*Stored data*

-----

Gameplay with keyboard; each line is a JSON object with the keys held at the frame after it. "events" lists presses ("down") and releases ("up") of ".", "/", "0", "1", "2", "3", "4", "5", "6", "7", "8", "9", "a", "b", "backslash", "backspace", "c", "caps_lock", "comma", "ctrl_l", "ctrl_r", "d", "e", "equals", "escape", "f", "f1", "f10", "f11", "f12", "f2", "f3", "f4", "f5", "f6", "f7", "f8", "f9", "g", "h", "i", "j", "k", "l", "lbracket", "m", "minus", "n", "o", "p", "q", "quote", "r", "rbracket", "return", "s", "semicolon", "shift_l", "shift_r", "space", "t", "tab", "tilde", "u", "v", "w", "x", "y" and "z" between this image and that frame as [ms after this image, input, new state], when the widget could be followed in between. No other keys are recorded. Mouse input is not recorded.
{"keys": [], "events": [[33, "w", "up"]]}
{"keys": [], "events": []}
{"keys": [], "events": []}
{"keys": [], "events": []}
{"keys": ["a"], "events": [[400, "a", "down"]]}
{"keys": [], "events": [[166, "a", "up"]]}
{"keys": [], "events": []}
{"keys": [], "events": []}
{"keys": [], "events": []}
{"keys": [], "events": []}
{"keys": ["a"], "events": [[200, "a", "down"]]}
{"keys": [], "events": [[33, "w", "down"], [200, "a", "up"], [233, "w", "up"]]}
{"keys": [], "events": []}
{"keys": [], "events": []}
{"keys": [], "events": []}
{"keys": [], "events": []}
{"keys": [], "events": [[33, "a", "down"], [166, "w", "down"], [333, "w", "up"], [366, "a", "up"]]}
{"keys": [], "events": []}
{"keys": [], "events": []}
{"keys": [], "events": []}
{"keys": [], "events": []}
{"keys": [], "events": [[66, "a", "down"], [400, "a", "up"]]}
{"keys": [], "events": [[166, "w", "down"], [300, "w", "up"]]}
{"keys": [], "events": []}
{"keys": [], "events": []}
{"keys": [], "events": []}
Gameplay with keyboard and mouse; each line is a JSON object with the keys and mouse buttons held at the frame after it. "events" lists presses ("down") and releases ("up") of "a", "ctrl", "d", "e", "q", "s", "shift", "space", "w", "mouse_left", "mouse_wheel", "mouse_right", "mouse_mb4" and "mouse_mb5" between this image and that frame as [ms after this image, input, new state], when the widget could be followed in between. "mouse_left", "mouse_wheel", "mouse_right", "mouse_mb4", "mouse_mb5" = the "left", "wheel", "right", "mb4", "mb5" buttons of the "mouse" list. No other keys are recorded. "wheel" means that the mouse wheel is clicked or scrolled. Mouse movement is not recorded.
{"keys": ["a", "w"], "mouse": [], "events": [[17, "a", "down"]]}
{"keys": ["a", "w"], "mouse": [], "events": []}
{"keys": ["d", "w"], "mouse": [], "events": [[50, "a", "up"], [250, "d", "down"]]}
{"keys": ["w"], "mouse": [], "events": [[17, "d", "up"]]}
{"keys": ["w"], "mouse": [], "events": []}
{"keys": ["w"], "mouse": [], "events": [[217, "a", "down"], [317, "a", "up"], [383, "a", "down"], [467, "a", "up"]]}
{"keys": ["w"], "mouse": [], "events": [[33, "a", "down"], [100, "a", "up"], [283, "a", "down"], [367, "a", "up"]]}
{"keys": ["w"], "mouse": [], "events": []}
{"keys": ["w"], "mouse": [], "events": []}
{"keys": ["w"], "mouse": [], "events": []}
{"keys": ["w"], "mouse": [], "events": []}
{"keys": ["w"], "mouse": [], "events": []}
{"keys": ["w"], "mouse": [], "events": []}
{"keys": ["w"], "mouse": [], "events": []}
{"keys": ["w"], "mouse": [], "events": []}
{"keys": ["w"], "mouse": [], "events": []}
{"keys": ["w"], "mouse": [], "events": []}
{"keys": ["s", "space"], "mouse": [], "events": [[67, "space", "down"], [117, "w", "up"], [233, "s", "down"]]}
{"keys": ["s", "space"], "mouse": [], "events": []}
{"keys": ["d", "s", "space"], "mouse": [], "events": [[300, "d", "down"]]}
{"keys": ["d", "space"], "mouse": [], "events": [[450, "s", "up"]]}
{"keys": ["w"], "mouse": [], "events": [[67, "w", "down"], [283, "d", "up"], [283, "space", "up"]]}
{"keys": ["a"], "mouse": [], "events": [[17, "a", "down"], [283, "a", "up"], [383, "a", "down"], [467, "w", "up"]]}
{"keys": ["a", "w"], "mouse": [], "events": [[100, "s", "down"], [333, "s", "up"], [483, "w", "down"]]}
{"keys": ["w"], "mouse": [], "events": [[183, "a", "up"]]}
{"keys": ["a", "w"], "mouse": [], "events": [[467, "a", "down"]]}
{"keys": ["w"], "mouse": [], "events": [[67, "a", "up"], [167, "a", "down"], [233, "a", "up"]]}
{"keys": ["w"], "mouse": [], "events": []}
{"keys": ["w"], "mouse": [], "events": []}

-----

*WHAT IS BEING ASKED*
Only the count belongs in your answer, so please work out how many lines of the data contain "widget".

*EXPECTED OUTPUT*
2